Practical Considerations in Frequency Diverse Array Radar Signal Processing

Abstract

The frequency diverse array (FDA) has been shown to produce a range and angle dependent beampattern, unlike a conventional phased array which yields only a direction dependent pattern. The FDA generates a range-selective projection on to the far-field region that migrates spatially along the extent of the functional range. A recent FDA architecture known as equivalent transmit beamforming has been demonstrated to exhibit a time-independent behavior that can potentially simplify the receiver signal processing. This thesis studies lapses in practical considerations of equivalent transmit beamforming system operations.
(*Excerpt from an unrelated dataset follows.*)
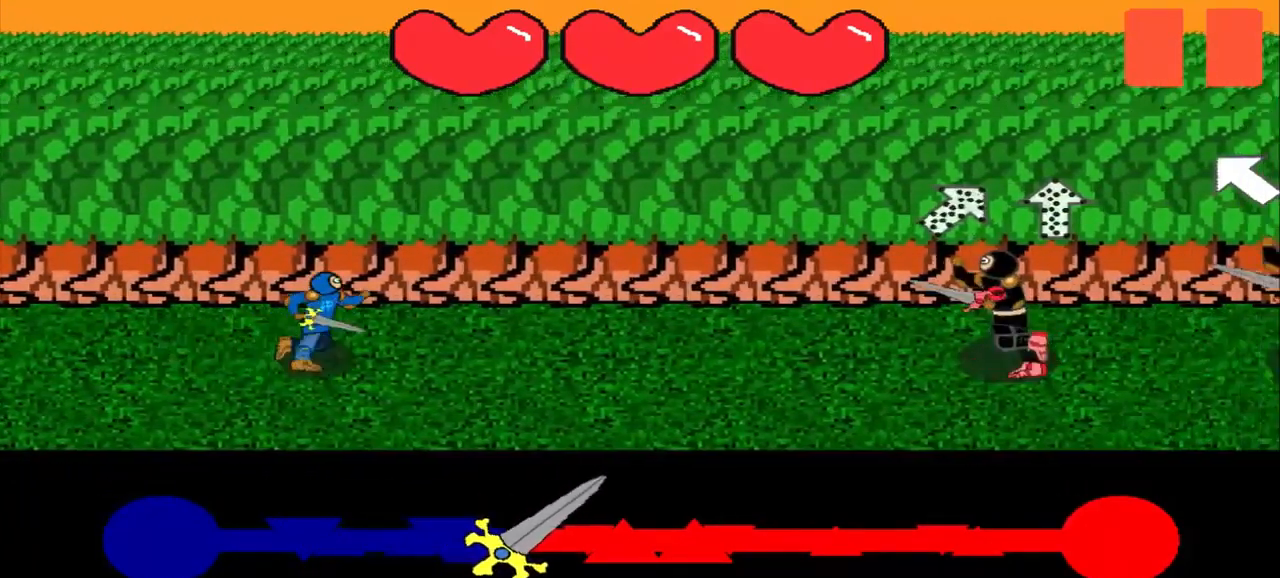
{"buttons": [], "left_stick": "center", "events": [[125, "left_stick", "center"], [208, "left_stick", "down"], [292, "left_stick", "center"]]}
The influence of target motion on equivalent transmit beamforming is elaborated upon, and a metric is constructed to quantify the adverse consequences of a non-stationary target on system detection capabilities. The equivalent transmit beamforming scheme is then translated onto 2-dimensional arrays that have more flexibility in control across dimensions (range, azimuth, elevation). The unique array factors of the planar configurations are formulated from which the radiation characteristics are gauged in order to assess the relative performance of each configuration. Finally, the effect of unknown mutual coupling in both transmit and receive mode is considered. An algorithm is proposed which performs online joint estimation of the mutual coupling coefficients and the target parameters, along with a mutual coupling compensation method. Detailed signal model formulations and simulation results are included to confirm the results of this work.